I had no immediate reason of my own to consult Lady Tansor’s private papers further, and received no request from my employer to do so. All financial and legal documents of importance, of course, had already passed under his Lordship’s eye and hand during the course of his marriage, and were now in my custodial possession; consequently, over the course of the next few weeks, the contents of the little iron-bound chest began gradually to recede from my present view until, in time, they disappeared entirely.

  I did not have cause to remember the existence of my Lady’s private papers for many years. During the intervening period, life, as it always does, brought us our share of fair weather and foul. Lord Tansor’s step-mother, Anne Duport, with whom we shared the Dower House, departed this life in 1826. The following spring, my cousin had married the Honourable Hester Trevalyn, and it was expected – his Lordship being then only thirty-six years of age, and his new wife ten years his junior – that, in time, their union would be blessed with offspring that would secure the succession to the next generation.
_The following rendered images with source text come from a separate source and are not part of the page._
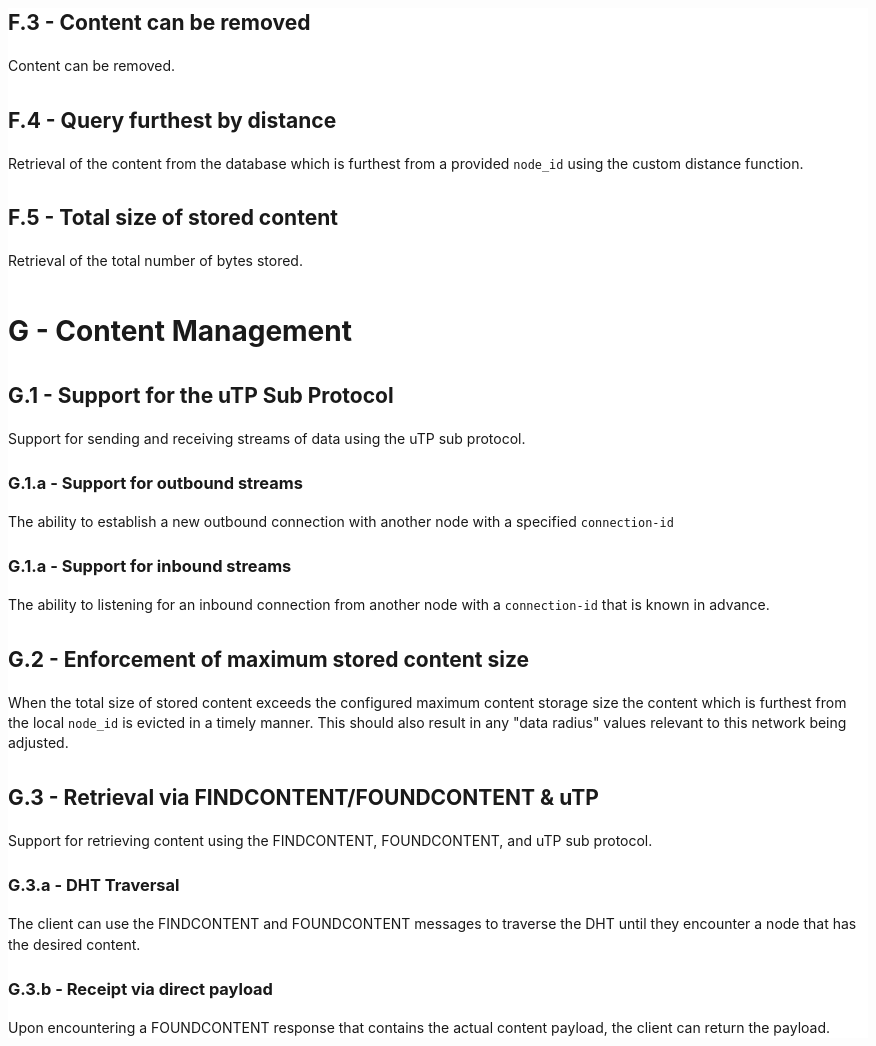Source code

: ## F.3 - Content can be removed

Content can be removed.


## F.4 - Query furthest by distance

Retrieval of the content from the database which is furthest from a provided `node_id` using the custom distance function.


## F.5 - Total size of stored content

Retrieval of the total number of bytes stored.

# G - Content Management

## G.1 - Support for the uTP Sub Protocol

Support for sending and receiving streams of data using the uTP sub protocol.

### G.1.a - Support for outbound streams

The ability to establish a new outbound connection with another node with a specified `connection-id`

### G.1.a - Support for inbound streams

The ability to listening for an inbound connection from another node with a `connection-id` that is known in advance.

## G.2 - Enforcement of maximum stored content size

When the total size of stored content exceeds the configured maximum content storage size the content which is furthest from the local `node_id` is evicted in a timely manner.  This should also result in any "data radius" values relevant to this network being adjusted.

## G.3 - Retrieval via FINDCONTENT/FOUNDCONTENT & uTP

Support for retrieving content using the FINDCONTENT, FOUNDCONTENT, and uTP sub protocol.

### G.3.a - DHT Traversal

The client can use the FINDCONTENT and FOUNDCONTENT messages to traverse the DHT until they encounter a node that has the desired content.

### G.3.b - Receipt via direct payload

Upon encountering a FOUNDCONTENT response that contains the actual content payload, the client can return the payload.
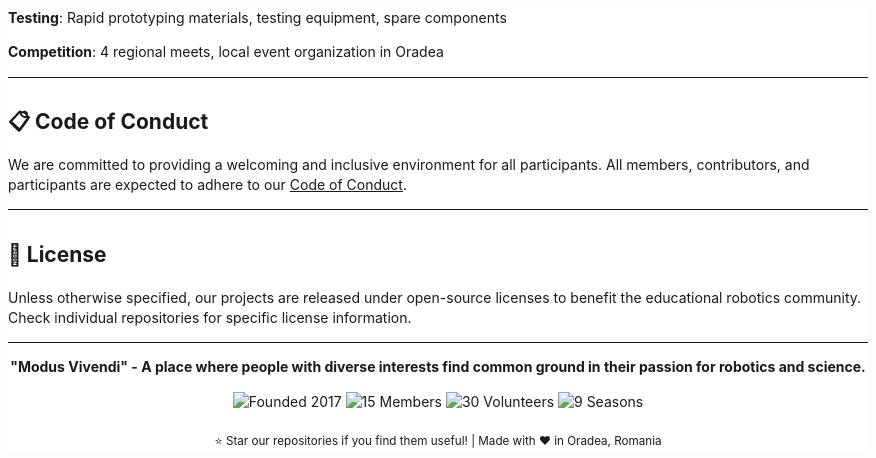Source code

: **Testing**: Rapid prototyping materials, testing equipment, spare components

**Competition**: 4 regional meets, local event organization in Oradea

---

## 📋 Code of Conduct

We are committed to providing a welcoming and inclusive environment for all participants. All members, contributors, and participants are expected to adhere to our [Code of Conduct](../CODE_OF_CONDUCT.md).

---

## 📄 License

Unless otherwise specified, our projects are released under open-source licenses to benefit the educational robotics community. Check individual repositories for specific license information.

---

<p align="center">
  <strong>"Modus Vivendi" - A place where people with diverse interests find common ground in their passion for robotics and science.</strong>
</p>

<p align="center">
  <img src="https://img.shields.io/badge/Founded-2017-blue" alt="Founded 2017">
  <img src="https://img.shields.io/badge/Team%20Members-15-green" alt="15 Members">
  <img src="https://img.shields.io/badge/Volunteers-30-orange" alt="30 Volunteers">
  <img src="https://img.shields.io/badge/Seasons-9-red" alt="9 Seasons">
</p>

<p align="center">
  <sub>⭐ Star our repositories if you find them useful! | Made with ❤️ in Oradea, Romania</sub>
</p>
  After his first wife’s death, his Lordship had given himself completely to the care and instruction of his son. I have no doubt that he mourned his first wife; but he did so, if I may so put it, in his own way. People called him unfeeling, particularly when, within a year or so of Lady Tansor’s death, he began to set his sights on Miss Trevalyn; but that verdict, I think, arose from the habit of impermeable reticence that characterized his whole demeanour, and from a failure on the part of those who criticized him to comprehend the responsibilities of his position.